::: Information provided :::

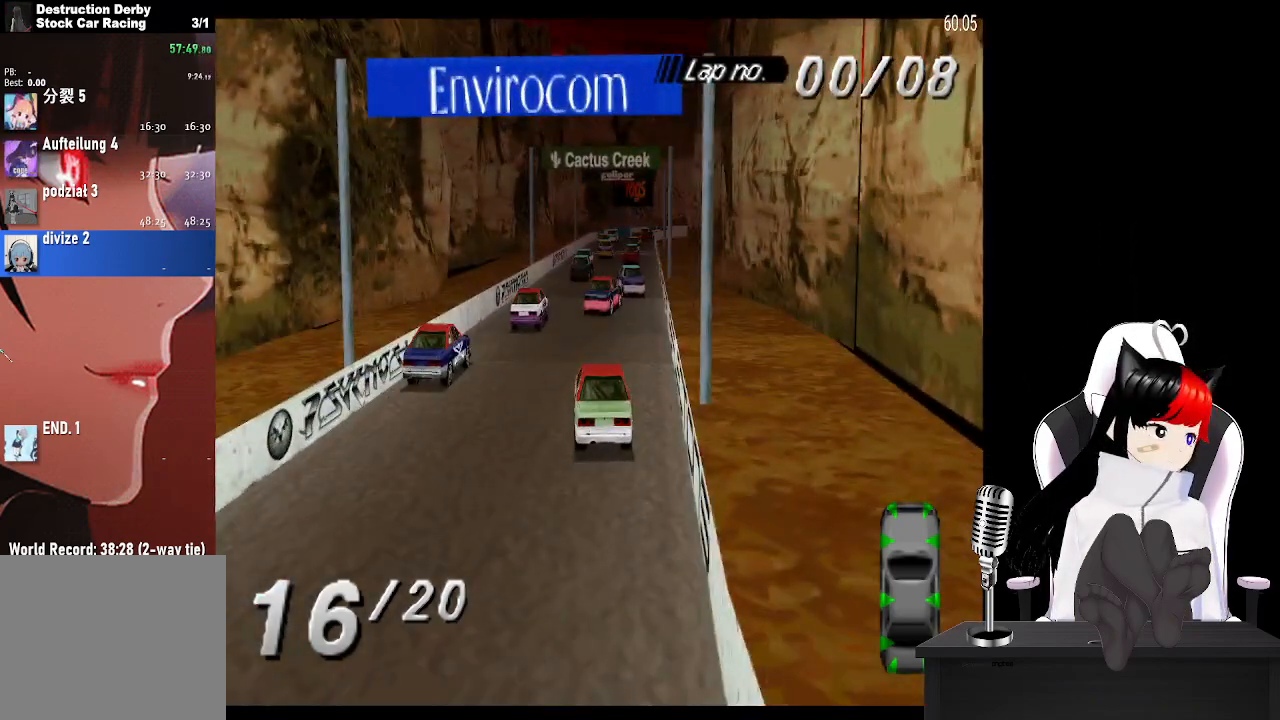
{"buttons": ["CROSS"], "left_stick": "center", "right_stick": "center", "events": [[117, "DPAD_RIGHT", "down"], [267, "DPAD_RIGHT", "up"]]}
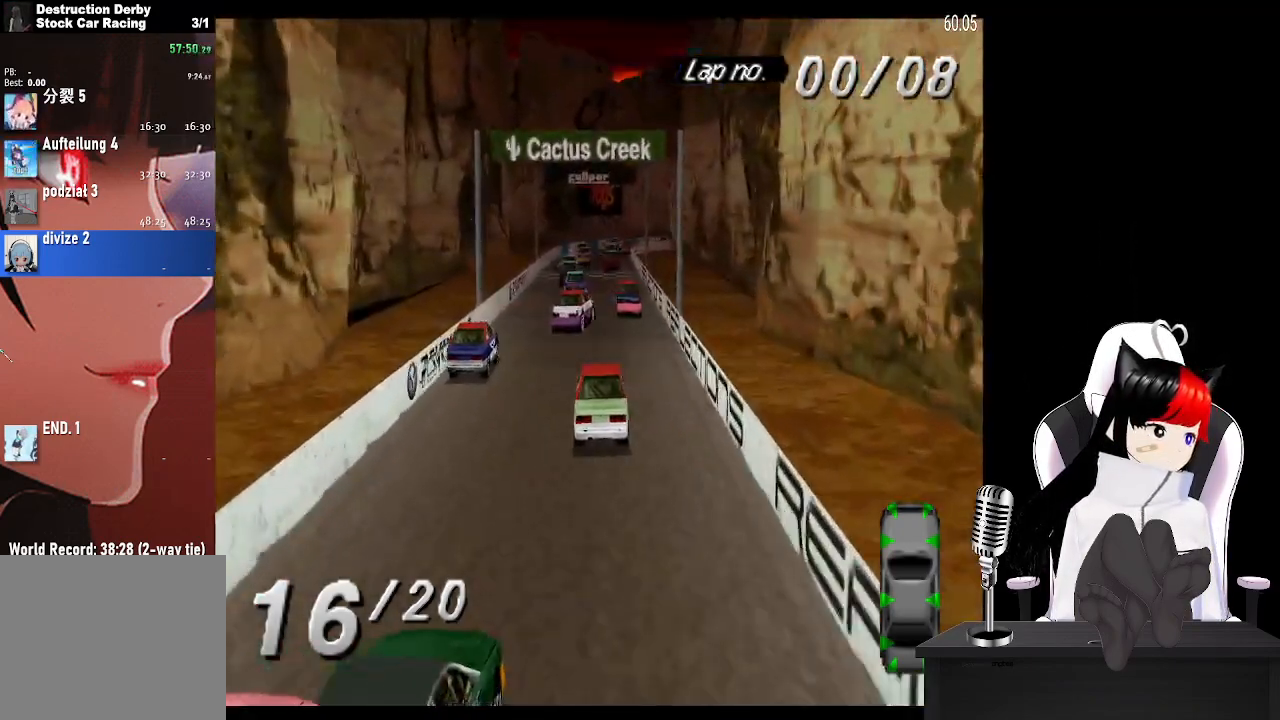
{"buttons": ["CROSS"], "left_stick": "center", "right_stick": "center", "events": [[217, "DPAD_LEFT", "down"], [367, "DPAD_LEFT", "up"]]}
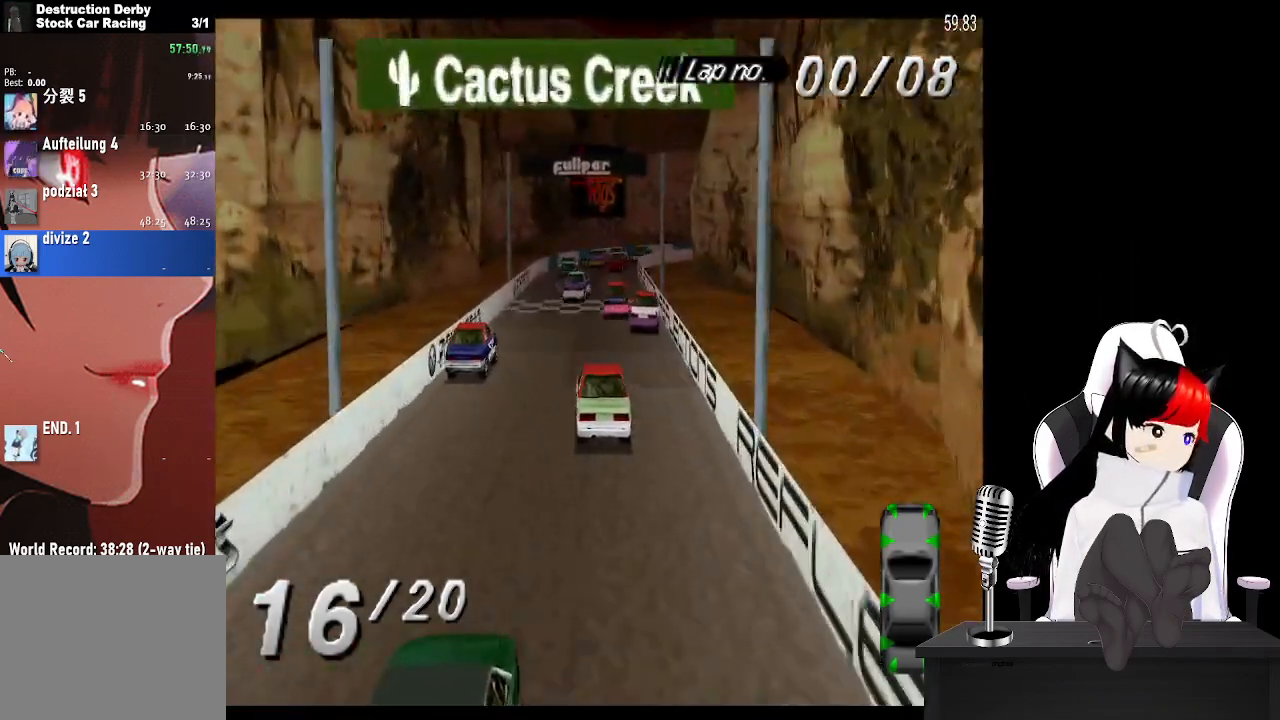
{"buttons": ["CROSS", "DPAD_RIGHT"], "left_stick": "center", "right_stick": "center", "events": [[433, "DPAD_RIGHT", "down"]]}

:::

> [Exercise details]: Repeat the data word for word; drop the pictures.

> [Task output]:
{"buttons": ["CROSS"], "left_stick": "center", "right_stick": "center", "events": [[117, "DPAD_RIGHT", "down"], [267, "DPAD_RIGHT", "up"]]}
{"buttons": ["CROSS"], "left_stick": "center", "right_stick": "center", "events": [[217, "DPAD_LEFT", "down"], [367, "DPAD_LEFT", "up"]]}
{"buttons": ["CROSS", "DPAD_RIGHT"], "left_stick": "center", "right_stick": "center", "events": [[433, "DPAD_RIGHT", "down"]]}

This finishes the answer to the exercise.